Can be copied to a new Xcode project, simply compile and execute.

#include </System/Library/Frameworks/Python.framework/Versions/2.7/include/python2.7/Python.h>
#include <dlfcn.h>

int main(int argc, const char * argv[])
{
    auto* dl = dlopen("/System/Library/Frameworks/Python.framework/Versions/2.7/Python", RTLD_LOCAL | RTLD_NOW);
    if (dl == nullptr)
        return 0;

    // Load is just a macro to hide dlsym(..)
    #define Load(name)  ((decltype(::name)*)dlsym(dl, # name))

    Load(Py_SetPythonHome)("/System/Library/Frameworks/Python.framework/Versions/2.7");
    Load(Py_Initialize)();

    auto* readline = Load(PyImport_ImportModule)("ctypes");
    if (readline == nullptr)
    {
        Load(PyErr_Print)();
        dlclose(dl);
        return -1;
    }

    Py_DECREF(readline);
    Load(Py_Finalize)();
    return 0;
}

回答1:

This question and your related RTLD_GLOBAL question both concern the semantics of the dynamic loader resolving undefined symbols in the shared libraries that it loads. I was hoping to find an explicit documentation reference that would explain what you're seeing, but I've not been able to do it. Nonetheless, I can make an observation that may explain what's happening.

If we run with verbosity, we can see that the python library is attempting to load two shared libraries before it fails:

bash-3.2$ PYTHONVERBOSE=1 ./main 2>&1 | grep -i dlopen
dlopen(".../python2.7/lib-dynload/_locale.so", 2);
dlopen(".../python2.7/lib-dynload/_ctypes.so", 2);

Given that the first one succeeds, we know that generally the dynamic loader is resolving the undefined symbols against the namespace of the calling library. And in fact, as you note in the comments of your other question, this even works when there are two versions of the python library, i.e. the dlopen()s done by the python libraries resolve against their respective namespaces. So far, this sounds like exactly what you want. But, why is _ctypes.so failing to load?

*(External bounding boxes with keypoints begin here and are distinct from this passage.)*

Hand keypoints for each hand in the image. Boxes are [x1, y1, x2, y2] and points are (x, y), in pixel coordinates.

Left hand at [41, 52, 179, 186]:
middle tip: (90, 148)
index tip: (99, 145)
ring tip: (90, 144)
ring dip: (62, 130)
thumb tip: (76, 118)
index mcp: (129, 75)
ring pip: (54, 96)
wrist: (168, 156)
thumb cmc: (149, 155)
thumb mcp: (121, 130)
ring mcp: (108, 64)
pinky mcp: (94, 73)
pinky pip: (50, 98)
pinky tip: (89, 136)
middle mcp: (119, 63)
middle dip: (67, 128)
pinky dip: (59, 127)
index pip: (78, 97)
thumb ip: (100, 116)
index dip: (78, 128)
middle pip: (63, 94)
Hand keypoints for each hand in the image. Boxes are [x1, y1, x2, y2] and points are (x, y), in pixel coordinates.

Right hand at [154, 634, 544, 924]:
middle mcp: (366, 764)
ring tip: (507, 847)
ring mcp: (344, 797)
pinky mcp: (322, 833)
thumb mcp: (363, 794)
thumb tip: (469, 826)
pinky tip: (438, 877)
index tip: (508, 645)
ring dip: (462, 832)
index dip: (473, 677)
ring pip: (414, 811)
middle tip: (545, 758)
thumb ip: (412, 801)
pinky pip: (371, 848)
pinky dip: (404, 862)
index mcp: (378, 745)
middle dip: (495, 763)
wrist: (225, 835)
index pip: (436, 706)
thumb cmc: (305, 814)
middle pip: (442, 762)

We know that _PyModule_GetDict is the symbol that was causing _locale.so to fail to load in your other question; and that it obviously works here. We also know that the symbol _PyBuffer_Type is failing here. What's the difference between these two symbols? Looking them up in the python library:

bash-3.2$ nm libpython2.7.dylib | grep _PyModule_GetDict
00000000000502c0 T _PyModule_GetDict
bash-3.2$ nm libpython2.7.dylib | grep _PyBuffer_Type
0000000000154f90 D _PyBuffer_Type

_PyModule_GetDict is a Text (code) symbol, whereas _PyBuffer_Type is a Data symbol.

Therefore, based on this empirical data, I suspect the dynamic loader will resolve undefined symbols against RTLD_LOCAL code symbols of the calling library, but not RTLD_LOCAL data symbols. Perhaps somebody can point to an explicit reference.